FRITZ BAUER 1903-1968
A champion of law, justice and humanity
“Resistance is criticism and opposition in speech and writing, resistance was and is the strike. The plebeians went on strike, Ghandi created a movement of civil disobedience, and the blacks of the southern states of the USA follow Ghandi and his successor Martin Luther King. Emigration from the land of a tyranny is resistance. (…) It was always self-sacrificing disobedience. Resistance is the refusal to follow an unjust order or law, it is the helping that is given to the victims of an evil state”.

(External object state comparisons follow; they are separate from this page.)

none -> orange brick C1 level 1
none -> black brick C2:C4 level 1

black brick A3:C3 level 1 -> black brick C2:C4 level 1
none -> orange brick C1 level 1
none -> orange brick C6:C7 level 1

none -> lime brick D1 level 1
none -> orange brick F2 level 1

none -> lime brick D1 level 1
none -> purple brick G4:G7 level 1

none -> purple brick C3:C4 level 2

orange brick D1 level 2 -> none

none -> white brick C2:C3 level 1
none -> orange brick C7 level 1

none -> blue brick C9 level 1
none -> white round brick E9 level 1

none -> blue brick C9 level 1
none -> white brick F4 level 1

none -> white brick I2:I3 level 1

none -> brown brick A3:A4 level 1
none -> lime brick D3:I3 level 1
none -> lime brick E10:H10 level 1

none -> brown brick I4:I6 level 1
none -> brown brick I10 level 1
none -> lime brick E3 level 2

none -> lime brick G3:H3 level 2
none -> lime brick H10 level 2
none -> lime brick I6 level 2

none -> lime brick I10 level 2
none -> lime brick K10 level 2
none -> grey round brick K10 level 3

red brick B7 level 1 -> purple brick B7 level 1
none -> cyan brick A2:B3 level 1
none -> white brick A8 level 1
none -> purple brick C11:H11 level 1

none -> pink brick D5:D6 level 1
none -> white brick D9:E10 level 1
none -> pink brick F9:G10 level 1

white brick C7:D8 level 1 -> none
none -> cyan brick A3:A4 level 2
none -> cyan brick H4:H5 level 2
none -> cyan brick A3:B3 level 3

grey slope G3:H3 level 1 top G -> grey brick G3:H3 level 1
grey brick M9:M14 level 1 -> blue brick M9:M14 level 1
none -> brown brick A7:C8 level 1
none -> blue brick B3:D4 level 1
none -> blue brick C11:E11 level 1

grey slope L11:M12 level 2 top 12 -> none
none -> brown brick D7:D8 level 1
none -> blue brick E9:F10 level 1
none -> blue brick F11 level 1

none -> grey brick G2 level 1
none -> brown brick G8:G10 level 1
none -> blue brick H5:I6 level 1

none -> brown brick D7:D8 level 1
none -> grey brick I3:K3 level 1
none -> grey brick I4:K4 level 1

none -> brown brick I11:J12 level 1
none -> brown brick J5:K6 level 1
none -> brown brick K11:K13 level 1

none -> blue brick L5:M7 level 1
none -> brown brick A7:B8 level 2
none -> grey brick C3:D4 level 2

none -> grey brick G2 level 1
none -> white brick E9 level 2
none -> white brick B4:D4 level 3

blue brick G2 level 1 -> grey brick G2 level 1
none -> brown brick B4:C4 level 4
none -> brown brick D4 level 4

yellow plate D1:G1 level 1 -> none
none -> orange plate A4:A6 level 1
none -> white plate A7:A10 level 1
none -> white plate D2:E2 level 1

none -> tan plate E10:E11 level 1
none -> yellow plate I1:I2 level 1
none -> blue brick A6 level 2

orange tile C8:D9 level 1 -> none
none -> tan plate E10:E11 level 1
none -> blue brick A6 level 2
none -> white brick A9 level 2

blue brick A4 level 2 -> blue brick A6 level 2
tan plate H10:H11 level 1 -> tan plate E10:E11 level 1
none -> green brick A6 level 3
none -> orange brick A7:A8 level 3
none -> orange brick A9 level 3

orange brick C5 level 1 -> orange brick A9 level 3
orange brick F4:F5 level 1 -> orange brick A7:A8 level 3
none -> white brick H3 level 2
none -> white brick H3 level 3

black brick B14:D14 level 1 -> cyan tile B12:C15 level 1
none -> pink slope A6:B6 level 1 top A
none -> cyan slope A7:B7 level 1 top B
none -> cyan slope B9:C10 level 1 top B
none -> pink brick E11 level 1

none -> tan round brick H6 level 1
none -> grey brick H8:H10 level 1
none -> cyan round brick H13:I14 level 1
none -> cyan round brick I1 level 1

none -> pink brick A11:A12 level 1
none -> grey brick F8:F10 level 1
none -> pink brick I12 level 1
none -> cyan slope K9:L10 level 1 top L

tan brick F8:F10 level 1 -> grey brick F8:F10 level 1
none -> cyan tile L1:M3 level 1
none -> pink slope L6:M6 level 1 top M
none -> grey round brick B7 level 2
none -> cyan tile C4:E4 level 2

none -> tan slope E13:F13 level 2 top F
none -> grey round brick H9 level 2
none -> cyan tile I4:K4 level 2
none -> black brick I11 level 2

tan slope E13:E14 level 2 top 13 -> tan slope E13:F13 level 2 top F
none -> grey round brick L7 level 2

The lawyer Fritz Bauer knew what he was talking about. A resistance fighter and exile himself, he brought Auschwitz, the crimes of the Wehrmacht, Nazi justice and Nazi medicine to court. Hostilities and death threats therefore pursued him until death. Fritz Bauer consistently spoke of the millions of Nazi perpetrators, and he turned against the trivializing juridical construction of aiding and abetting, which he saw as an abdication of responsibility. Denazification and democratization were Dr. Fritz Bauer’s main concerns after twelve years of Nazi rule.
ADVOCATE FOR HUMAN RIGHTS
Would not everyone have been entitled, indeed obliged, to help the persecuted during the National Socialist regime? This was the question that moved the jurist. After so much violence and inhumanity, he wanted to give human rights the acceptance they deserved. Tolerance should become recognition of the other. Fritz Bauer stood on the side of the weakest in society. He fought for the rights of prisoners as well as for those of persecuted people. Criminal law reform and a humane penal system were his main concerns, and rehabilitation was his goal.
VOICE OF RESISTANCE
Fritz Bauer called for love and compassion in the face of hatred and violence, and he wanted to create a new law. The Germans needed a lesson in the applicable international law, he said. Actions of resistance combine love for truth, justice and humanity, the goal being a dignified existence for all. “We are to be our brother’s keeper,” Bauer explained. “This seems to me to be the task of a democratic and social and dignified human right. That would be the brotherhood that religions speak of.”
“He was the greatest ambassador the Federal Republic of Germany ever had.”